# 4.10. Final report (tasks 1-4)

List of contents:
1. Import libraries
2. Import subset of customer data
3. check for data consistency
4. write a brief analysis on the use of PII data
5. comparing customer behaviour in different regions
6. creating exclusion flag for low activity customer
7. filter out low-activity customer
8. export high activity customer(active customer)
9. export high and low customer activity combined



# Step 1

In [15]:
import pandas as pd
import numpy as np
import os
import matplotlib.pyplot as plt
import seaborn as sns
import scipy

In [16]:
# allocate file path

path = r'C:\Users\admin\Desktop\10.2023 Instacart Basket Analysis'

path

'C:\\Users\\admin\\Desktop\\10.2023 Instacart Basket Analysis'

In [17]:
#import read pickle file

ords_cus_merged =pd.read_pickle(os.path.join(path, '02 Data','Prepared Data', 'ords_cus_merged_ready.pkl'))

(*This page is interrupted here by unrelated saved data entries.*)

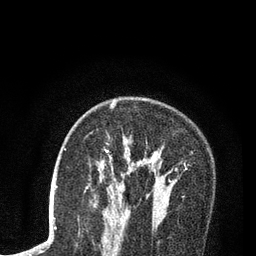
Breast MRI (dynamic contrast-enhanced), one axial slice; slice 54 of 80 in the series (ordered by position); cropped to one breast; dynamic contrast-enhanced series, time point 2 of 7 at this slice position (early post-contrast); 3 T; TE 2.2 ms, TR 5.5 ms; 2 mm slice thickness; 256 × 256 image matrix, field of view 150 × 150 mm. Female patient.
Outlined on this slice (semi-automatic segmentation, software-assisted and operator-edited):
- enhancing-tissue mask used for the functional tumour volume (all voxels passing the contrast-enhancement thresholds inside the analysis volume; usually the tumour): bounding box <87,102,178,188> (left, top, right, bottom; pixels)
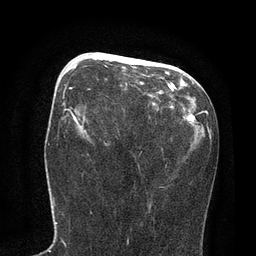
Breast MRI, one axial slice; slice 37 of 80 in the series (ordered by position); cropped to one breast; dynamic contrast-enhanced series, time point 2 of 7 at this slice position (early post-contrast); 3 T; TE 2.1 ms, TR 4.7 ms; 256 × 256 image matrix, field of view 170 × 170 mm. Female patient.
Outlined on this slice (semi-automatic segmentation, software-assisted and operator-edited):
- enhancing-tissue mask used for the functional tumour volume (all voxels passing the contrast-enhancement thresholds inside the analysis volume; usually the tumour): bounding box [x1, y1, x2, y2] px = [75, 53, 134, 67]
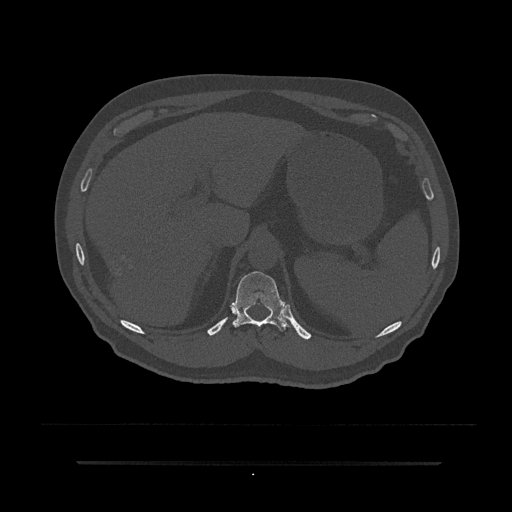
CT including the spine, one axial slice. Slice 272 of 797 in the series (ordered by position). 120 kVp. Bone window (W 1800 / L 400 HU). 0.5 mm slice thickness. 512 × 512 image matrix, field of view 464 × 464 mm. Patient: male, 59 years. Case-level facts recorded for this patient, not image findings: primary cancer: bile ducts; vertebrae with lytic lesions (as recorded): T10.
Structures marked on this image (semi-automatically segmented with operator editing):
- T11 vertebra: box from (x=232, y=271) to (x=296, y=331) px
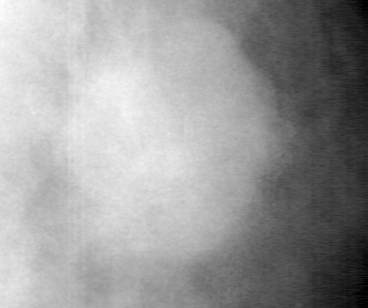
Cropped region of a digitized screen-film mammogram centred on a radiologist-marked abnormality; right breast; CC view.
Marked abnormality: mass, shape lobulated, margins microlobulated; BI-RADS assessment category 4; subtlety rating 4 on a 1 (subtle) to 5 (obvious) scale; pathology (as recorded): benign.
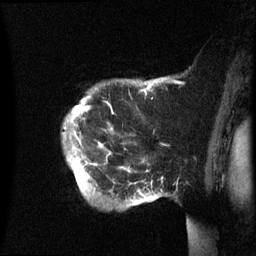
Breast MRI (dynamic contrast-enhanced), one sagittal slice; dynamic contrast-enhanced series, image 2 of 3 at this slice position (ordered by acquisition); 1.5 T; TE 4.2 ms, TR 8.4 ms; 256 × 256 image matrix, field of view 230 × 230 mm. Patient: female, 49 years.
Annotated regions visible in this slice (semi-automatic segmentation, software-assisted and operator-edited):
- analysis volume of interest (the breast-tissue region the enhancement analysis was run in; not a lesion): bounding box <63,77,169,209> (left, top, right, bottom; pixels)
- tumour enhancement mask (voxels above the 70 % enhancement threshold inside the analysis volume of interest): <83,86,150,111>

# check for data consistency

In [18]:
ords_cus_merged.shape

(4034590, 30)

In [19]:
ords_cus_merged.head()

Unnamed: 0,user_id,STATE,Age,number_of_dependants,fam_status,income,order_id,order_number,orders_day_of_week,order_hour,...,busiest day,busiest_day,busiest_slowest_days,busiest_period_of_day,max_order,loyalty_flag,average_price,spender_flag,median_days_since_prior_order,order_frequency_flag
3487529,3,Arizona,33,3,married,93240,-45,2,2,20,...,Regularly busy,Regularly busy,Regularly busy,Average orders,7,New customer,9.078125,Low spender,7.0,Frequent customer
1086135,59,Delaware,49,2,married,71218,78,16,1,15,...,Regularly busy,Regularly busy,Busiest days,Most orders,37,Regular customer,7.003906,Low spender,7.0,Frequent customer
6994335,27,New York,81,0,divorced/widowed,110170,66,10,1,14,...,Regularly busy,Regularly busy,Busiest days,Most orders,30,Regular customer,8.765625,Low spender,9.0,Frequent customer
12713972,26,New Mexico,59,2,married,49072,-26,27,6,11,...,Regularly busy,Regularly busy,Regularly busy,Most orders,50,Loyal customer,8.03125,Low spender,6.0,Frequent customer
5791778,52,Alabama,64,2,married,40974,-30,50,2,14,...,Regularly busy,Regularly busy,Regularly busy,Most orders,75,Loyal customer,8.117188,Low spender,5.0,Frequent customer


# Step 2
Consider any security implications that might exist for this new data. You’ll need to address any PII data in the data before continuing your analysis.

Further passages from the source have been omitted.